Publication 7274

Hyde B. (2020) Constructivist and constructionist epistemologies in a globalised world: Clarifying the constructs [Constructivism]. In: Zajda J. (ed.) Globalisation, ideology and education reforms. Globalisation, Comparative Education and Policy Research, vol 20. Springer, Dordrecht: 125–138. Fulltext at https://cepa.info/7274
This chapter sets out to provide conceptual clarity around these two epistemological stances by comparing constructivism with constructionism in relation to three particular categories – (1) their origins and epistemological premises, (2) their ontologies, and (3) their purposes. It then proceeds to articulate some implications concerning the use of each epistemology to contribute to research in the field of education and to the notion of globalisation more generally. It notes in particular the positive contribution of constructionism in bringing about educational reforms and in taking a critical view towards the taken-for-granted notion of globalisation discourses. It shows how constructionism can make a positive contribution to research agendas that seek to bring about educational reform to improve the quality of teaching and learning and contribute to the betterment of societies precisely because it questions the very notions of globalisation, competitive market forces and the universalising of markets and production.
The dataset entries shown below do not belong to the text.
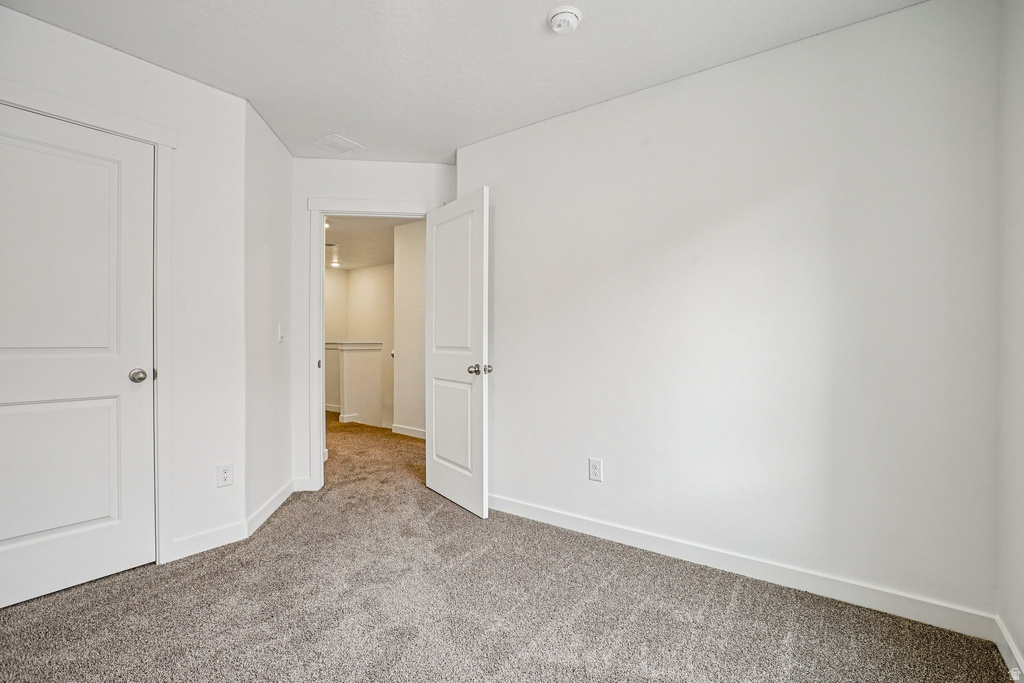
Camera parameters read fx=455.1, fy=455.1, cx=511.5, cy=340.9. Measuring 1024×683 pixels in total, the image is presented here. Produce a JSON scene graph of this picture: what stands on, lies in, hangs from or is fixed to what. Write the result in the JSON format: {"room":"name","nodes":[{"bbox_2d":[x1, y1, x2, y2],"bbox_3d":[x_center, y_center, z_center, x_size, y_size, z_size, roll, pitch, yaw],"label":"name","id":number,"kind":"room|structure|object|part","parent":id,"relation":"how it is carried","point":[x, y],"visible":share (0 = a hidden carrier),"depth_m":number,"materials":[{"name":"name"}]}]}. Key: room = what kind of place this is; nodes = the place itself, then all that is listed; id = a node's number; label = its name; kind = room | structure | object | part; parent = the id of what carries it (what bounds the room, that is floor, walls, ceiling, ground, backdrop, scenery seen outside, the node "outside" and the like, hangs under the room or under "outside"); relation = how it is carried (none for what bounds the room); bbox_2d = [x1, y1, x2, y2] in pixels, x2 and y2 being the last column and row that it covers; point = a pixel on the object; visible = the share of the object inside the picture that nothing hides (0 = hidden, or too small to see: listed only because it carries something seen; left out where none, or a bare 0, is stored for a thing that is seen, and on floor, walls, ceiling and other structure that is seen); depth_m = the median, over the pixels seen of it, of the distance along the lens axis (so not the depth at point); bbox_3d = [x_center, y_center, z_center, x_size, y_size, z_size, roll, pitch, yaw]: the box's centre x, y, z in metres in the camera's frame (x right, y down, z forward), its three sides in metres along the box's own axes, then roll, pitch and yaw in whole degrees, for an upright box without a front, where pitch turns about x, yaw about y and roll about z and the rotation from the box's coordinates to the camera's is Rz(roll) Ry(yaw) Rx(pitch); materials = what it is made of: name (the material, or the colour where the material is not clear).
{"room":"bedroom","nodes":[
{"label":"bedroom","id":0,"kind":"room"},
{"bbox_2d":[0,3,243,572],"bbox_3d":[-2.064,-0.132,1.908,0.121,2.454,1.694,0,0,36],"label":"left wall","id":1,"kind":"structure","parent":0,"point":[85,46],"depth_m":2.36,"materials":[{"name":"white paint"}]},
{"bbox_2d":[0,103,156,610],"bbox_3d":[-1.994,0.074,1.919,0.119,2.020,0.759,0,0,36],"label":"closet door","id":2,"kind":"structure","parent":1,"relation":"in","point":[11,407],"depth_m":2.02,"materials":[{"name":"white paint"}]},
{"bbox_3d":[-2.051,0.579,2.021,0.087,0.665,0.505,0,0,36],"label":"panel","id":3,"kind":"part","parent":2,"relation":"part of","materials":[{"name":"white paint"}]},
{"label":"panel","id":4,"kind":"part","parent":2,"relation":"part of","materials":[{"name":"white paint"}]},
{"bbox_3d":[-1.784,0.169,2.190,0.073,0.062,0.068,0,0,36],"label":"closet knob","id":5,"kind":"part","parent":2,"relation":"part of","materials":[{"name":"silver metal"}]},
{"bbox_2d":[0,80,174,562],"bbox_3d":[-1.984,0.015,1.933,0.124,2.143,0.948,0,0,36],"label":"closet door frame","id":6,"kind":"structure","parent":1,"relation":"attached to","point":[167,146],"depth_m":2.22,"materials":[{"name":"white paint"}]},
{"bbox_2d":[168,521,248,561],"bbox_3d":[-1.602,1.050,2.390,0.014,0.096,0.394,0,0,36],"label":"baseboard","id":7,"kind":"structure","parent":1,"relation":"attached to","point":[223,532],"depth_m":2.39,"materials":[{"name":"white paint"}]},
{"bbox_2d":[217,462,233,487],"bbox_3d":[-1.548,0.721,2.459,0.008,0.122,0.073,0,0,36],"label":"wall outlet","id":8,"kind":"object","parent":1,"relation":"attached to","point":[225,476],"visible":0.99,"depth_m":2.46,"materials":[{"name":"white plastic"}]},
{"bbox_2d":[243,96,294,533],"bbox_3d":[-1.606,-0.128,2.986,0.124,2.466,0.883,0,0,-8],"label":"angled wall","id":9,"kind":"structure","parent":0,"point":[277,160],"depth_m":2.86,"materials":[{"name":"white paint"}]},
{"bbox_2d":[246,479,294,537],"bbox_3d":[-1.527,1.046,2.928,0.015,0.097,0.804,0,0,-8],"label":"baseboard","id":10,"kind":"structure","parent":9,"relation":"attached to","point":[271,510],"depth_m":2.82,"materials":[{"name":"white paint"}]},
{"bbox_2d":[277,323,284,341],"bbox_3d":[-1.570,-0.054,3.097,0.018,0.121,0.075,0,0,-7],"label":"light switch","id":11,"kind":"object","parent":9,"relation":"attached to","point":[281,335],"visible":0.99,"depth_m":3.08,"materials":[{"name":"white plastic"}]},
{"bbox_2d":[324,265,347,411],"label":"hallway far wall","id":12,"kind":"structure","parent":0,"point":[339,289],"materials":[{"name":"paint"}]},
{"bbox_2d":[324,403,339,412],"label":"baseboard","id":13,"kind":"structure","parent":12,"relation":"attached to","point":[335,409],"depth_m":7.30,"materials":[{"name":"white paint"}]},
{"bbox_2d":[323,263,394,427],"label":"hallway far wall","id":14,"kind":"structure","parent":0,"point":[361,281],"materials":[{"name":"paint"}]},
{"bbox_2d":[322,214,402,270],"bbox_3d":[-1.969,-1.371,5.840,4.930,0.108,3.287,0,0,36],"label":"hallway ceiling","id":15,"kind":"structure","parent":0,"point":[341,241],"depth_m":5.97,"materials":[{"name":"white paint"}]},
{"bbox_2d":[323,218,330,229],"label":"hallway ceiling light","id":16,"kind":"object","parent":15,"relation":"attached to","point":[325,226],"visible":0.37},
{"bbox_2d":[326,242,340,267],"bbox_3d":[-2.564,-1.241,6.510,0.415,0.215,0.342,0,0,36],"label":"hallway ceiling light","id":17,"kind":"object","parent":15,"relation":"attached to","point":[331,245],"visible":0.77,"depth_m":6.49,"materials":[{"name":"white"}]},
{"bbox_2d":[291,155,456,488],"bbox_3d":[-1.005,-0.122,3.427,1.283,2.452,0.121,0,0,-7],"label":"back wall","id":18,"kind":"structure","parent":0,"point":[353,164],"depth_m":3.32,"materials":[{"name":"white paint"}]},
{"bbox_2d":[292,476,311,491],"bbox_3d":[-1.530,1.050,3.337,0.037,0.100,0.043,0,0,36],"label":"baseboard","id":19,"kind":"structure","parent":18,"relation":"attached to","point":[301,480],"depth_m":3.33,"materials":[{"name":"white paint"}]},
{"bbox_2d":[308,198,438,488],"bbox_3d":[-1.020,0.029,3.437,0.973,2.137,0.161,0,0,-6],"label":"door frame","id":20,"kind":"structure","parent":18,"relation":"attached to","point":[323,210],"depth_m":3.32,"materials":[{"name":"white paint"}]},
{"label":"strike plate","id":21,"kind":"part","parent":20,"relation":"part of","materials":[{"name":"metal"}]},
{"bbox_2d":[426,186,489,517],"bbox_3d":[-0.398,0.070,3.093,0.166,2.031,0.757,0,0,-36],"label":"open door","id":22,"kind":"structure","parent":20,"relation":"attached to","point":[437,484],"depth_m":3.00,"materials":[{"name":"white paint"}]},
{"bbox_3d":[-0.411,0.578,3.139,0.055,0.616,0.477,0,0,-36],"label":"panel","id":23,"kind":"part","parent":22,"relation":"part of","materials":[{"name":"white paint"}]},
{"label":"panel","id":24,"kind":"part","parent":22,"relation":"part of","materials":[{"name":"white paint"}]},
{"bbox_3d":[-0.195,0.174,2.825,0.138,0.067,0.105,0,0,-36],"label":"doorknob","id":25,"kind":"part","parent":22,"relation":"part of","materials":[{"name":"silver metal"}]},
{"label":"knob","id":26,"kind":"part","parent":22,"relation":"part of","materials":[{"name":"silver metal"}]},
{"bbox_2d":[391,219,426,435],"bbox_3d":[-0.510,-0.120,4.836,2.280,2.454,0.117,0,0,36],"label":"hallway side wall","id":27,"kind":"structure","parent":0,"point":[399,273],"depth_m":5.28,"materials":[{"name":"white paint"}]},
{"bbox_2d":[391,423,425,439],"bbox_3d":[-0.652,1.049,4.880,1.936,0.098,0.016,0,0,36],"label":"baseboard","id":28,"kind":"structure","parent":27,"relation":"attached to","point":[407,431],"depth_m":5.29,"materials":[{"name":"white paint"}]},
{"bbox_2d":[1,0,926,165],"bbox_3d":[-0.365,-1.394,1.533,3.933,0.109,3.374,0,0,36],"label":"ceiling","id":29,"kind":"structure","parent":0,"point":[343,122],"depth_m":2.11,"materials":[{"name":"white paint"}]},
{"bbox_2d":[312,134,363,153],"bbox_3d":[-1.189,-1.342,3.110,0.234,0.009,0.237,0,0,36],"label":"ceiling vent","id":30,"kind":"object","parent":29,"relation":"attached to","point":[335,138],"visible":0.99,"depth_m":3.10,"materials":[{"name":"white"}]},
{"bbox_2d":[548,6,582,33],"bbox_3d":[0.220,-1.325,1.897,0.142,0.049,0.141,0,0,36],"label":"smoke detector","id":31,"kind":"object","parent":29,"relation":"attached to","point":[560,14],"visible":0.98,"depth_m":1.87,"materials":[{"name":"white plastic"}]},
{"bbox_2d":[0,408,1019,682],"bbox_3d":[-0.899,1.142,2.982,6.306,0.100,5.042,0,0,36],"label":"carpet floor","id":32,"kind":"structure","parent":0,"point":[644,624],"depth_m":1.84,"materials":[{"name":"carpet"}]},
{"bbox_2d":[325,341,381,426],"bbox_3d":[-2.463,0.613,6.337,0.948,1.153,0.868,0,0,36],"label":"half wall","id":33,"kind":"structure","parent":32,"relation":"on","point":[367,351],"depth_m":6.17,"materials":[{"name":"white paint"}]},
{"bbox_2d":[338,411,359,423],"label":"baseboard","id":34,"kind":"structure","parent":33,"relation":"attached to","point":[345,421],"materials":[{"name":"white paint"}]},
{"bbox_2d":[326,341,381,349],"bbox_3d":[-2.477,0.073,6.318,1.158,0.104,1.042,0,0,36],"label":"half wall cap","id":35,"kind":"object","parent":33,"relation":"attached to","point":[361,345],"visible":0.54,"depth_m":6.17,"materials":[{"name":"white paint"}]},
{"bbox_2d":[460,0,1000,630],"bbox_3d":[0.769,-0.122,2.464,2.817,2.457,0.124,0,0,36],"label":"right wall","id":36,"kind":"structure","parent":0,"point":[501,138],"depth_m":2.07,"materials":[{"name":"white paint"}]},
{"bbox_2d":[588,457,602,481],"bbox_3d":[0.472,0.725,2.572,0.077,0.125,0.008,0,0,36],"label":"wall outlet","id":37,"kind":"object","parent":36,"relation":"attached to","point":[594,468],"visible":0.99,"depth_m":2.57,"materials":[{"name":"white plastic"}]},
{"bbox_2d":[487,493,996,640],"bbox_3d":[0.728,1.056,2.408,2.590,0.096,0.014,0,0,36],"label":"baseboard","id":38,"kind":"structure","parent":36,"relation":"attached to","point":[534,508],"depth_m":2.06,"materials":[{"name":"white paint"}]},
{"bbox_2d":[997,0,1023,679],"bbox_3d":[1.086,-0.113,0.590,0.121,2.455,2.797,0,0,36],"label":"far right wall","id":39,"kind":"structure","parent":0,"point":[1020,634],"depth_m":1.56,"materials":[{"name":"white paint"}]},
{"bbox_2d":[994,617,1023,680],"bbox_3d":[1.066,1.061,0.674,0.014,0.094,2.550,0,0,36],"label":"baseboard","id":40,"kind":"structure","parent":39,"relation":"attached to","point":[1004,656],"depth_m":1.55,"materials":[{"name":"white paint"}]}
]}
Constructionist pedagogies may then be discerned and implemented as the result of the correct alignment of the theoretical perspective, research methodology and data collecting strategies with the constructionist epistemology. In making the important distinction between constructivism and constructionism, this chapter makes a significant contribution to the refinement of theories of knowledge, and to their usage in qualitative research in education to bring about improved learning and teaching to contribute positively to the betterment of societies in a globalised world.